• _Assigned task_
The expected answer is every line of the material that contains the word "Instanzen".

• _Supplied material_
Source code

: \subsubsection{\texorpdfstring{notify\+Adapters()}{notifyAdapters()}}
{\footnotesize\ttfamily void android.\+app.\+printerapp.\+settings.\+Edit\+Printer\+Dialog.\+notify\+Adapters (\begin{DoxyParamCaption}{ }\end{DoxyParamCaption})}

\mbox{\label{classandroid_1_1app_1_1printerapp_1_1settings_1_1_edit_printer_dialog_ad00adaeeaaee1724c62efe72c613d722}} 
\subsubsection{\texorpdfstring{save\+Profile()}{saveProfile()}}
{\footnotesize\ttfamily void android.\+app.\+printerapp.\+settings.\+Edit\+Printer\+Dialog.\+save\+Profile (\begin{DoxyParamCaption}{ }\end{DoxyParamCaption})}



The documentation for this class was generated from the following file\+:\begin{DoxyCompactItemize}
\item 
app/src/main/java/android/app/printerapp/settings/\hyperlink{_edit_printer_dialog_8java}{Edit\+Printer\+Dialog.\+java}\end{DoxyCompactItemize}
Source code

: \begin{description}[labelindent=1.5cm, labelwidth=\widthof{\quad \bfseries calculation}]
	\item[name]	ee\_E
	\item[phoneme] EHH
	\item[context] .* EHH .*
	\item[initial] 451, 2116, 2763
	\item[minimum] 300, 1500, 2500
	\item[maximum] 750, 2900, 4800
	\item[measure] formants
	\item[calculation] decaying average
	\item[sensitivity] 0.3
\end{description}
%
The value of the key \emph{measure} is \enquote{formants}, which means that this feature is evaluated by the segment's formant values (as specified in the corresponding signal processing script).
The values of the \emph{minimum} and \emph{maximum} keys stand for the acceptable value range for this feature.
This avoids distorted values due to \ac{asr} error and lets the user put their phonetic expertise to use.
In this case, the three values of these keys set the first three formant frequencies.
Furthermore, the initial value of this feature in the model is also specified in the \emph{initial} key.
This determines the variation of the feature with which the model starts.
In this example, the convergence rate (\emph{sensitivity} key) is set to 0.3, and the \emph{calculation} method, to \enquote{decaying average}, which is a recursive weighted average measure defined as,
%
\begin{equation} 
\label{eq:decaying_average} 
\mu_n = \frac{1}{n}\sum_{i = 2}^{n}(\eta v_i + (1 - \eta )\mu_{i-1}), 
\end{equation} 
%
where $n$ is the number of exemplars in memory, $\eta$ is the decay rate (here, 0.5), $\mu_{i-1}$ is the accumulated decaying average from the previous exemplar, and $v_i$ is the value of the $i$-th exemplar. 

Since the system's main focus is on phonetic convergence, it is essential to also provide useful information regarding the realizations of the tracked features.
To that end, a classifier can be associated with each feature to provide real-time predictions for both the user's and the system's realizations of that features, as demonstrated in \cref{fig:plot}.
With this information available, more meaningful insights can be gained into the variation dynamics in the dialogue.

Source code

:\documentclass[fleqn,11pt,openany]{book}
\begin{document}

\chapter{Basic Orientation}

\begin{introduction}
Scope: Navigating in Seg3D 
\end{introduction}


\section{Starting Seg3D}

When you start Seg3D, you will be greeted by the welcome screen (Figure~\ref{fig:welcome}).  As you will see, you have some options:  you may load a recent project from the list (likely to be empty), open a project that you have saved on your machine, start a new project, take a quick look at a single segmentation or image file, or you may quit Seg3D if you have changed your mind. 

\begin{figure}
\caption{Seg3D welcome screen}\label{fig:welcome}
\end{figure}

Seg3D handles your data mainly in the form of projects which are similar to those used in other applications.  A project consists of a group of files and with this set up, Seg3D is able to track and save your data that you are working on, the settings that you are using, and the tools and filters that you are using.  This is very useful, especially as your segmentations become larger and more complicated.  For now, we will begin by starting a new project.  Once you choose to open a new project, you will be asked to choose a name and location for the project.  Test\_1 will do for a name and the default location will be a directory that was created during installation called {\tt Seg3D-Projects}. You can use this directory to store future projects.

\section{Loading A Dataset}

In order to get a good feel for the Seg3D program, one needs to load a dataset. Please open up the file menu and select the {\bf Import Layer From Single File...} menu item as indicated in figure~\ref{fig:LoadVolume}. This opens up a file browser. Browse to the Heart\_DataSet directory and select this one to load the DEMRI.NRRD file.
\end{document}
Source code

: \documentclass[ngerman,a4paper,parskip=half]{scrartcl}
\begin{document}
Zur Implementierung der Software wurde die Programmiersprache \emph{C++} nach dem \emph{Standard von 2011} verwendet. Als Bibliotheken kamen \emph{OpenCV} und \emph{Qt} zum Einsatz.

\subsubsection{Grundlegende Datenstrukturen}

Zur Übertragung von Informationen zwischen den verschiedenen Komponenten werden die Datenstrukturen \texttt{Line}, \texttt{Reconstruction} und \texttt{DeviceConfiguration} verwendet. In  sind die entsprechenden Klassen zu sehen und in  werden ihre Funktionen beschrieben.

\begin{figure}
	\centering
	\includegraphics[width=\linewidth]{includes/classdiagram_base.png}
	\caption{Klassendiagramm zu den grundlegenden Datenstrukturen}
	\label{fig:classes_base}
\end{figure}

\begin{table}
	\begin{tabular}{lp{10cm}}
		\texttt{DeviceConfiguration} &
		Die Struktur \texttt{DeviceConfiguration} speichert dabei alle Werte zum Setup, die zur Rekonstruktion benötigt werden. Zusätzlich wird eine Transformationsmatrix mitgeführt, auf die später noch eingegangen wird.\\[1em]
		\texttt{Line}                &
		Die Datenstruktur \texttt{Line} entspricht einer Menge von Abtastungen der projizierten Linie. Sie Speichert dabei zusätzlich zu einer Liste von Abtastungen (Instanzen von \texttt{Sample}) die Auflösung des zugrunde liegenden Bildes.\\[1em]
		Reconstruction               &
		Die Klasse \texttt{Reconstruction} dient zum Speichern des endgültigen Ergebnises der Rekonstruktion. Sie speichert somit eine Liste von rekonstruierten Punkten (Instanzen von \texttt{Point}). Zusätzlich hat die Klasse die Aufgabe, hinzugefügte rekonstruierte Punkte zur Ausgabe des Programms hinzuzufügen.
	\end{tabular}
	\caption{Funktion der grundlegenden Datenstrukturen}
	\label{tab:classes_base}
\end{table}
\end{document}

• _Expected answer_
		Die Datenstruktur \texttt{Line} entspricht einer Menge von Abtastungen der projizierten Linie. Sie Speichert dabei zusätzlich zu einer Liste von Abtastungen (Instanzen von \texttt{Sample}) die Auflösung des zugrunde liegenden Bildes.\\[1em]
		Die Klasse \texttt{Reconstruction} dient zum Speichern des endgültigen Ergebnises der Rekonstruktion. Sie speichert somit eine Liste von rekonstruierten Punkten (Instanzen von \texttt{Point}). Zusätzlich hat die Klasse die Aufgabe, hinzugefügte rekonstruierte Punkte zur Ausgabe des Programms hinzuzufügen.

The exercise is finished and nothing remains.